* Selected extract
Let’s say you’ve got a list of country names that came from a data source that you are not in control of. The list returned looks like this:
USA, South Africa, Australia, United Kingdom, Australia
Yes, Australia is repeated (on purpose). What you’d most likely do with LINQ is:
var countries = (new List<string>() {"USA", "South Africa", "Australia", "United Kingdom", "Australia"}).Distinct();
...and your duplicate is removed. But what if the list you received was like this:
USA, South Africa, Australia, United Kingdom, AUSTRALIA
The code above would not help in this case. There is, however, an override for the Distinct method that allows you to pass your own implementation of IEqualityComparer<> in. In this case, you’d need a comparer that does case insensitive evaluation. I’ve implemented a simple class for this:
Expand Code
internal class CaseInsensitiveStringComparer : IEqualityComparer<string>
{
public bool Equals(string x, string y)
{
return x.Equals(y, StringComparison.InvariantCultureIgnoreCase);
}
public int GetHashCode(string obj)
{
return obj.ToLower().GetHashCode();
}
}
You can then modify the original line to look like this:
var countries = (new List<string>() {"USA", "South Africa", "Australia", "United Kingdom", "Australia"}).Distinct(new CaseInsensitiveStringComparer());
and you’d once again have a list of distinct items.
This comparer can also be used for the other set operators (UNION, EXCEPT, INTERSECT). An example of using it for the Except method would be:
var allCountries = new List<string>() {"USA", "South Africa", "United Kingdom", "Australia"};
var notAllowedCountries = new List<string>() { "AUSTRALIA"};
var allowedCountries = allCountries.Except(notAllowedCountries, new CaseInsensitiveStringComparer());
The results variable would now only have 3 items in the list because of the comparer used.

* Directions for this task
Summarize the text on removing duplicates with LINQ in two sentences.

* Chart comprehension data
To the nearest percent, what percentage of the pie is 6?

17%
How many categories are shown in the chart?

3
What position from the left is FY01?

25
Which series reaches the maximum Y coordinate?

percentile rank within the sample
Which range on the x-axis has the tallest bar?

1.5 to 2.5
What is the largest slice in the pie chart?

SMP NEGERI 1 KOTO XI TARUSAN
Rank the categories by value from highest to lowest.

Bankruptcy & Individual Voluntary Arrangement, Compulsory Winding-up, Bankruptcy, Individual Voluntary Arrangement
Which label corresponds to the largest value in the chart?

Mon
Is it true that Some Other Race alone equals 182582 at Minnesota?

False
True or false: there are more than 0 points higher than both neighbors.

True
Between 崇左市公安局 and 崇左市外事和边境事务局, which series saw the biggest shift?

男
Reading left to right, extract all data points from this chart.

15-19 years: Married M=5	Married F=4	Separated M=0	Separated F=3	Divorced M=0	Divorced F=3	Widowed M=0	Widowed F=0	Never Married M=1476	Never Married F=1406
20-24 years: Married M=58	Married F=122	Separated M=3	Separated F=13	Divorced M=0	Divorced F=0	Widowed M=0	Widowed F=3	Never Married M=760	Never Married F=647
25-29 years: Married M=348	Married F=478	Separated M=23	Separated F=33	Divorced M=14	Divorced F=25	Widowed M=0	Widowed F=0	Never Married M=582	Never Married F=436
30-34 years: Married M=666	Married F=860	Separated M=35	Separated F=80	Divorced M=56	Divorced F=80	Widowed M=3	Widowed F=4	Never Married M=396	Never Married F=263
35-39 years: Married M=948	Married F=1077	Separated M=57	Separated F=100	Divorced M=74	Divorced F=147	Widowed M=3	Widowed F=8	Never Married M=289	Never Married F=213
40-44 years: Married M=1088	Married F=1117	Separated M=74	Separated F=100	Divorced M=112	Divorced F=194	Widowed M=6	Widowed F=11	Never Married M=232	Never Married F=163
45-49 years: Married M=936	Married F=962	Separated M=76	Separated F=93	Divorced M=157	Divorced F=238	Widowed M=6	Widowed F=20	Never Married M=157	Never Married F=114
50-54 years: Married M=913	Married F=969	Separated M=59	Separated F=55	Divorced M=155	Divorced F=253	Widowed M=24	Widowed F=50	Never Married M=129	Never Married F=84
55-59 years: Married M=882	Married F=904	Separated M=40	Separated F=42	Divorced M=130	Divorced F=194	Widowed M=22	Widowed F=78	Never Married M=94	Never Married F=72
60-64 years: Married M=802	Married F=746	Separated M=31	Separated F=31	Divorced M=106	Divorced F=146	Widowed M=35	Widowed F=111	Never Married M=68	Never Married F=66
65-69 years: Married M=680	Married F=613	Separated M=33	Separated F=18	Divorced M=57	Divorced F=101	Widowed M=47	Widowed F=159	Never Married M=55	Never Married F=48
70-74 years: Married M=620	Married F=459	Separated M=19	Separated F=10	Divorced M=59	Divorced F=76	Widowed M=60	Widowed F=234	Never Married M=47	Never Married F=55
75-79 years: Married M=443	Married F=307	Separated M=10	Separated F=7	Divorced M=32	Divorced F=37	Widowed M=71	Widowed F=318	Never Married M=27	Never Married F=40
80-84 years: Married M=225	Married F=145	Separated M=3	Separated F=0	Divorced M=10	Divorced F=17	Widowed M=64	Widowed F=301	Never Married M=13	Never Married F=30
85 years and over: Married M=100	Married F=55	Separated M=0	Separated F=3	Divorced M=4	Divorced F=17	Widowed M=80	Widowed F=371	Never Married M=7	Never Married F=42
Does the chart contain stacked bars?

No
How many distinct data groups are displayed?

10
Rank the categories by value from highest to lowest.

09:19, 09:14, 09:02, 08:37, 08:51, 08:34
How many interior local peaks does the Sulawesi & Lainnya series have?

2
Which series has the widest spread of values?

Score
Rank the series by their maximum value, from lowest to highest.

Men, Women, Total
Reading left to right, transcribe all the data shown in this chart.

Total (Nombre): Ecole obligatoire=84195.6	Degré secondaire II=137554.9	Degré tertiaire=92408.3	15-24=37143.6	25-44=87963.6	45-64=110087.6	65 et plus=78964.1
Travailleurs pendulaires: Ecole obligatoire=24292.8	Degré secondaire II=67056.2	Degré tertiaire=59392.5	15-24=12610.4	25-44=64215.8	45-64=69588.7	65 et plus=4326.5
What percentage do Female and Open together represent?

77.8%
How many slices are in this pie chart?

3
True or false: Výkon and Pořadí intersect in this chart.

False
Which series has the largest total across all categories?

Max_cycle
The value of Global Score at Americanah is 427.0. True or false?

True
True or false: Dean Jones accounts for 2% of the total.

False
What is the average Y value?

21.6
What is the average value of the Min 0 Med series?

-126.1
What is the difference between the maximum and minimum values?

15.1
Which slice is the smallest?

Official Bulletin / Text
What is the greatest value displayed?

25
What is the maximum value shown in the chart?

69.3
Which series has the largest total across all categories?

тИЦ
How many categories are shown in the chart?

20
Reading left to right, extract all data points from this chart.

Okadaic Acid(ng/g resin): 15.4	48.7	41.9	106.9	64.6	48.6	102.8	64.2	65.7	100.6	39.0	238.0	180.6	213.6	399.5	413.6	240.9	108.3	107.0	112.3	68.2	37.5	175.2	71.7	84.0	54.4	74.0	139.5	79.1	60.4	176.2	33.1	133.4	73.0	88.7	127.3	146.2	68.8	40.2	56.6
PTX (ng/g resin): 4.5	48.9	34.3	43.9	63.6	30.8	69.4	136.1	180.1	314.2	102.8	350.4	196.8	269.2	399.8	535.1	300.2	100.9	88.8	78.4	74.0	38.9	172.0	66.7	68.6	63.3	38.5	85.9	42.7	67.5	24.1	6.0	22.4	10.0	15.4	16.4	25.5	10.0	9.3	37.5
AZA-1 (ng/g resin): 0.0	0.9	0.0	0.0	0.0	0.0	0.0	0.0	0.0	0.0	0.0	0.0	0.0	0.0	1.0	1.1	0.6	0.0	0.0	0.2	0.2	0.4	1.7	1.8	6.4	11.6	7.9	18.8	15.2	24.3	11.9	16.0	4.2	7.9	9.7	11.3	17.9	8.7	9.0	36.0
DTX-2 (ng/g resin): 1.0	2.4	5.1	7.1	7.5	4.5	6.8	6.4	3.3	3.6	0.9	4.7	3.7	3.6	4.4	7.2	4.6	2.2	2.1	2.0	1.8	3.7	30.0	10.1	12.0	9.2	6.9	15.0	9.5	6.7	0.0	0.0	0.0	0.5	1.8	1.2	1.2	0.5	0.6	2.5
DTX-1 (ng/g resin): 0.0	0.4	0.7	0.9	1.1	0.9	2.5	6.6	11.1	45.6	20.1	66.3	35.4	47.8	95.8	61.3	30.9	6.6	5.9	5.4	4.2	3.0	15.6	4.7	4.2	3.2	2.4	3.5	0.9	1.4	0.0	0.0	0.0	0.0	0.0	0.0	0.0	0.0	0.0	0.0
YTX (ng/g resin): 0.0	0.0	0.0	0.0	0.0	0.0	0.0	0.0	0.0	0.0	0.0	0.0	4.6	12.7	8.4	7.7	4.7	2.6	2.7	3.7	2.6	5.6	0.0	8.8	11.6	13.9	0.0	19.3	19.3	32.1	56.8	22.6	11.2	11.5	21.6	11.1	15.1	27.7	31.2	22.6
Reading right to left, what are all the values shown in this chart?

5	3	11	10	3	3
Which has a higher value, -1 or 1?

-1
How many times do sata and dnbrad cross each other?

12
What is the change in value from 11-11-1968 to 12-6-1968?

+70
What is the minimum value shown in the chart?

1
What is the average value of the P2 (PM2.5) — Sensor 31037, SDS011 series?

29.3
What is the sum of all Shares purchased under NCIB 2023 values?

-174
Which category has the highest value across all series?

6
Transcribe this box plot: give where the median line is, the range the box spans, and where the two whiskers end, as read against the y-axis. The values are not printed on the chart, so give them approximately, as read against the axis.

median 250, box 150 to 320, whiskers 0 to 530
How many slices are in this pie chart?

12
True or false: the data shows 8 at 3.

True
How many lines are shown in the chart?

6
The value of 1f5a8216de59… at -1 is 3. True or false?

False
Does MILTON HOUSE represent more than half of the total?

* Response to this task
LINQ's Distinct method removes a repeated country name, but it does not help when the duplicate differs only in letter case, as with "Australia" and "AUSTRALIA". An override of Distinct accepts a custom IEqualityComparer<>, and a simple case-insensitive string comparer class produces a list of distinct items again and can also be used with the other set operators, such as Except.